Ingredients:
- 2 lbs (about 900g) carrots, peeled and chopped
- 6 cups (1.5 liters) water
- 1 lb (about 450g) malted barley (choose a variety suitable for brewing)
- 1 oz (28g) hops (choose a variety with floral or citrus notes)
- 1 cinnamon stick
- 1 vanilla bean, split lengthwise
- 1 cup (200g) brown sugar
- 1 packet of beer yeast (choose a vegan-friendly strain)
Instructions:
- Preparing the Carrot Juice:
- In a large pot, combine the chopped carrots and water.
- Bring the mixture to a boil over medium-high heat, then reduce the heat to low and let it simmer for about 30 minutes or until the carrots are soft.
- Remove the pot from the heat and let the mixture cool slightly.

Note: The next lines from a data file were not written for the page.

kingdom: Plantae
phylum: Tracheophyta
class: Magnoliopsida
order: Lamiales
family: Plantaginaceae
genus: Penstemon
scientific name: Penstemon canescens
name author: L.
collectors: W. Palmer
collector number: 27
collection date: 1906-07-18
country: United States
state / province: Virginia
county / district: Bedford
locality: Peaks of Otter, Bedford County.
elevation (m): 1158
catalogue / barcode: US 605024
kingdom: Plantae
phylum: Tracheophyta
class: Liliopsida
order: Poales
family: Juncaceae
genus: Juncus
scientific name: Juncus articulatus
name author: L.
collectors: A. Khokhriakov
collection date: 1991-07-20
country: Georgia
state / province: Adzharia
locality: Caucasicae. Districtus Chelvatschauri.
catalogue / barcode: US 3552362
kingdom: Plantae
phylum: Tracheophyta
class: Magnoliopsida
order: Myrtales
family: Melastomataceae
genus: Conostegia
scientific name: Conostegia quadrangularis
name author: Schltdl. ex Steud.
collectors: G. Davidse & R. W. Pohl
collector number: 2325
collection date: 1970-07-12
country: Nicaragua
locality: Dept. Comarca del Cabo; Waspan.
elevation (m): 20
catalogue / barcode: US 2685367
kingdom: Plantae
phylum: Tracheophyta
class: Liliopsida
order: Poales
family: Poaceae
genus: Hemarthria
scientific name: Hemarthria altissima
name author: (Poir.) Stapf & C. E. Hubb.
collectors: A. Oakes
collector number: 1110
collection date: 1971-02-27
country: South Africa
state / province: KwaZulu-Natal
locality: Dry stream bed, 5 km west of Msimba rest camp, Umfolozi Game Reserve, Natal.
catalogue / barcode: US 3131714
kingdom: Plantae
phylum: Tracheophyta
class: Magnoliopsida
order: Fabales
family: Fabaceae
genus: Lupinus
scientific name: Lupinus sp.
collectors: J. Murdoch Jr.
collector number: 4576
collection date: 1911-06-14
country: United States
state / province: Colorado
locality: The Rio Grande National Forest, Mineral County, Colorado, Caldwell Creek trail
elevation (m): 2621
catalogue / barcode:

- Once cooled, strain the carrot mixture through a fine mesh sieve or cheesecloth to extract the carrot juice. Discard the solids and set aside the carrot juice.
- Brewing the Beer:
- In a separate large pot, bring about 4 cups of water to a boil.
- Add the malted barley to the boiling water and let it steep for about 30 minutes, stirring occasionally.
- After 30 minutes, strain the barley water into a clean container, discarding the spent grains.
- Return the strained barley water to the pot and bring it back to a boil.
- Once boiling, add the hops, cinnamon stick, and split vanilla bean to the pot.
- Boil the mixture for another 30 minutes, then remove the pot from the heat.
- Stir in the brown sugar until dissolved, then let the mixture cool to room temperature.
- Fermentation:
- Transfer the cooled barley-hops mixture (wort) to a sanitized fermentation vessel.
- Add the strained carrot juice to the vessel and mix well to combine.
- Sprinkle the packet of beer yeast over the surface of the mixture and gently stir it in.
- Seal the fermentation vessel with an airlock or lid fitted with a fermentation lock.
- Place the vessel in a cool, dark area with a consistent temperature (around 65-75°F or 18-24°C) and let it ferment for about 1-2 weeks, or until fermentation activity subsides.
- Bottling:
- Once fermentation is complete, carefully siphon the beer into sanitized bottles, leaving behind any sediment at the bottom of the fermentation vessel.
- Seal the bottles with caps or cork stoppers.
- Conditioning:
- Store the sealed bottles in a cool, dark place for an additional 1-2 weeks to allow the beer to carbonate and develop flavor.
- Enjoy:
- After conditioning, chill the beer in the refrigerator before serving.
- Pour into glasses and enjoy your homemade vegan carrot beer!